Comprehensive Full-text Query

To ensure even the largest organizations can find exactly what they’re looking for, MarkLogic provides search and retrieval of documents or parts of documents with enterprise-class, full-text query. The capabilities include word and phrase, stemming, Boolean, wildcards, case sensitivity, punctuation sensitivity, diacritic sensitivity, and weighting.

Results That Are Relevant

Document-level relevance boosting to support “page ranking” ensures the most relevant results. Options for relevance algorithms include term frequency/inverse document frequency, term frequency only, and simple term match. 
Results can be ordered by relevance or content metadata (in string, numerical, or date/time formats). Proximity boosting ensures that terms found close to each other are scored higher than terms found farther apart.

Highlighted Matches For Ease

Scanning for search terms in document results is no longer necessary because text snippets that match the query are highlighted for ease of discovery. This is typically used for results lists, but also can be used as a search and replace function.

Global Language Support

Basic language support for more than 200 languages is included in MarkLogic. Advanced language support includes stemming, tokenization, and collation rules for 14 languages to enable more precise, language-specific search.

Optimized Search Development

Developers can take advantage of the Search API that supports popular functionality such as automatic query text parsing, constrained, faceted navigation, snippeting, and search term completion.

Lexicon, Custom Dictionary, and Thesaurus

Easily build lexicons for all words in the database, support custom dictionaries that affect stemming behavior, customize a thesaurus to suggest synonyms by user or user group, and search on distinctive terms to ensure you get the best results.

Range Queries For Speed

Ensure high-speed lookups of values in elements using range indexes. This enables fast range querying and popular search functionality such as faceted navigation and term auto-suggestion.

Search Security

Search results will return only the records that end-users are authorized to see. If permissions are updated on documents, those updates are reflected automatically and immediately in the indexes and in subsequent searches.

Location Awareness in Content

In many industries, location data is an important aspect of information search. By combining geographic data and content such as text, imagery, and video, users can more easily analyze, exploit or assimilate information. By narrowing the scope, this combined analysis leads to greater accuracy, new knowledge, and better decisions.
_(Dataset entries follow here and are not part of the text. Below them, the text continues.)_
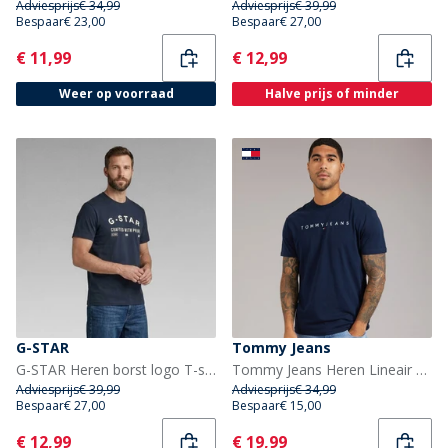
Adviesprijs
€ 34,99
Adviesprijs
€ 39,99
Bespaar
€ 23,00
Bespaar
€ 27,00
Current
Current
€ 11,99
€ 12,99
Weer op voorraad
Halve prijs of minder
G-STAR
Tommy Jeans
G-STAR Heren borst logo T-shirt Salute
Tommy Jeans Heren Lineair Logo T-shirt Dark Night Navy/Sweet Blue
Adviesprijs
€ 39,99
Adviesprijs
€ 34,99
Bespaar
€ 27,00
Bespaar
€ 15,00
Current
Current
€ 12,99
€ 19,99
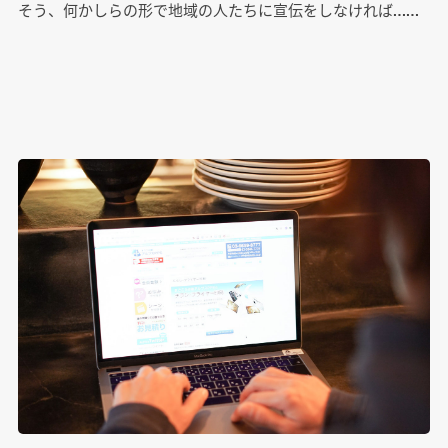
そう、何かしらの形で地域の人たちに宣伝をしなければ……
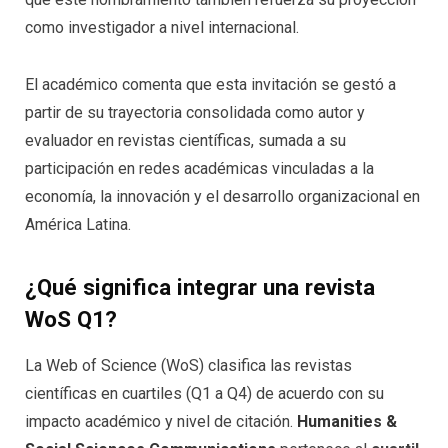
como investigador a nivel internacional.
El académico comenta que esta invitación se gestó a
partir de su trayectoria consolidada como autor y
evaluador en revistas científicas, sumada a su
participación en redes académicas vinculadas a la
economía, la innovación y el desarrollo organizacional en
América Latina.
¿Qué significa integrar una revista
WoS Q1?
La Web of Science (WoS) clasifica las revistas
científicas en cuartiles (Q1 a Q4) de acuerdo con su
impacto académico y nivel de citación.
Humanities &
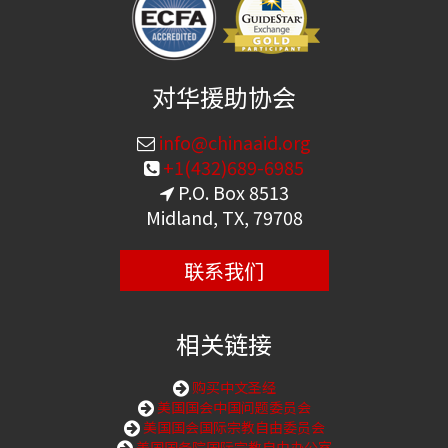
对华援助协会
info@chinaaid.org
+1(432)689-6985
P.O. Box 8513
Midland, TX, 79708
联系我们
相关链接
购买中文圣经
美国国会中国问题委员会
美国国会国际宗教自由委员会
美国国务院国际宗教自由办公室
Geographic Boundaries to Filter Data

Users may need to know which regions are completely within the boundaries of a specified containment region. Polygon intersection and region intersection filters let users identify which geographic areas touch, or intersect another specified area. The containment region is often a polygon specified by a series of vertices, but also can be a circle or a box.

Be the First to Know With Alerts

In order to ensure the right people are alerted to critical information in real-time, the real-time alerting framework for efficient reverse queries applies a large set of saved queries to incoming documents in an optimized way. Alerting enables capabilities such as instant delivery of newly discovered information and automatic categorization.